WAVE aircraft mechanic turns over the propeller of a SNJ, 1943
The WAVES performed jobs in fields such as aviation, clerical, medical, communication, legal, intelligence, and science and technology. The wartime Navy’s demand for them was intense as it struggled to defeat Hitler and Mussolini in Europe and the Japanese in the Pacific. At the end of the conflict, there were well over 8,000 female officers and some ten times that many enlisted WAVES, about 2 ½ percent of the Navy’s total strength. In some places WAVES constituted a majority of the uniformed naval personnel and many remained in uniform to help get the Navy through, the post-war era. On June 12, 1948, President Harry Truman signed Public Law 625, the “Women’s Armed Services Integration Act”, which approved regular and Reserve component status for women in the military and disbanded the WAVES.

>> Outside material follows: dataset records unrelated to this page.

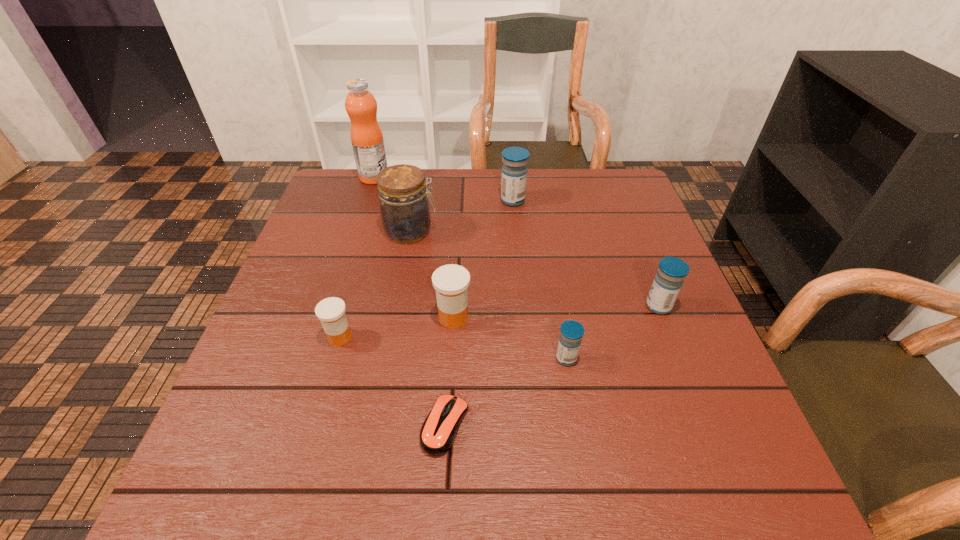
You are a GUI agent. You are given a task and a screenshot of the screen. Output one action in this format:
    pyautogui.click(x=<x>, y=<y>)
    Task: Click on the farthest object
    
    Given the screenshot: What is the action you would take?
    pyautogui.click(x=366, y=135)

What are the coordinates of `fruit juice` in the screenshot? It's located at (366, 135).

This screenshot has width=960, height=540. What are the coordinates of `jar` in the screenshot? It's located at (404, 207).

What are the coordinates of `the sixth object from right to left` in the screenshot? It's located at (404, 207).

What are the coordinates of `the farthest blue medicine` in the screenshot? It's located at (514, 170).

This screenshot has width=960, height=540. I want to click on the leftmost blue medicine, so click(514, 170).

At what (x,y) coordinates should I click in order to perform the action: click on the right orange medicine. Please return your answer as a coordinate pair (x, y). This screenshot has height=540, width=960. Looking at the image, I should click on click(x=451, y=282).

I want to click on the fourth medicine from right to left, so click(451, 282).

Find the location of a particular element. The image size is (960, 540). the rightmost medicine is located at coordinates (668, 281).

The image size is (960, 540). What are the coordinates of `the rightmost blue medicine` in the screenshot? It's located at (x=668, y=281).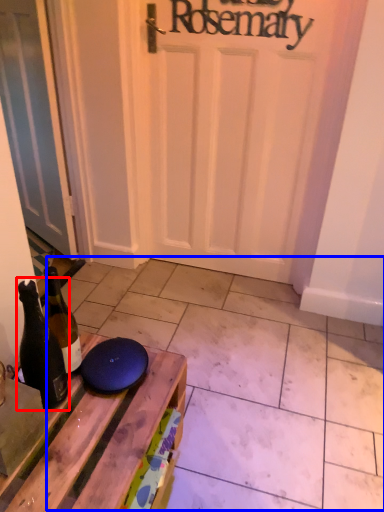
Question: Which object appears farthest to the camera in this image, bottle (highlighted by a red box) or tile (highlighted by a blue box)?

Choices:
 (A) bottle
 (B) tile

Answer: (B)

WAVES visiting USS Missouri, 1944
Women are an essential part of our nation’s military tradition. Throughout the U.S. Navy’s 238 years’ of history, its female Sailors have steadily integrated into jobs that were once opened only to males. Earlier this year, following a unanimous recommendation by the Joint Chiefs of Staff, Former Defense Secretary Leon E. Panetta announced the end of the direct ground combat exclusion rule for female service members. As part of the new policy, the services are reviewing about 53,000 positions now closed by unit but that will be open to women who meet standards developed for the positions. Women make up about 15 percent, or nearly 202,400, of the U.S. military’s 1.4 million active-duty personnel. Over the past decade, more than 280,000 women have deployed in support of operations in Iraq and Afghanistan, and 152 of them have died*. Today is a great day to celebrate the accomplishments of Women through our nation’s history.
*Pellerin, Cheryl (2013). Dempsey: Allowing Women in Combat Strengthens Joint Force. American Forces Press Service.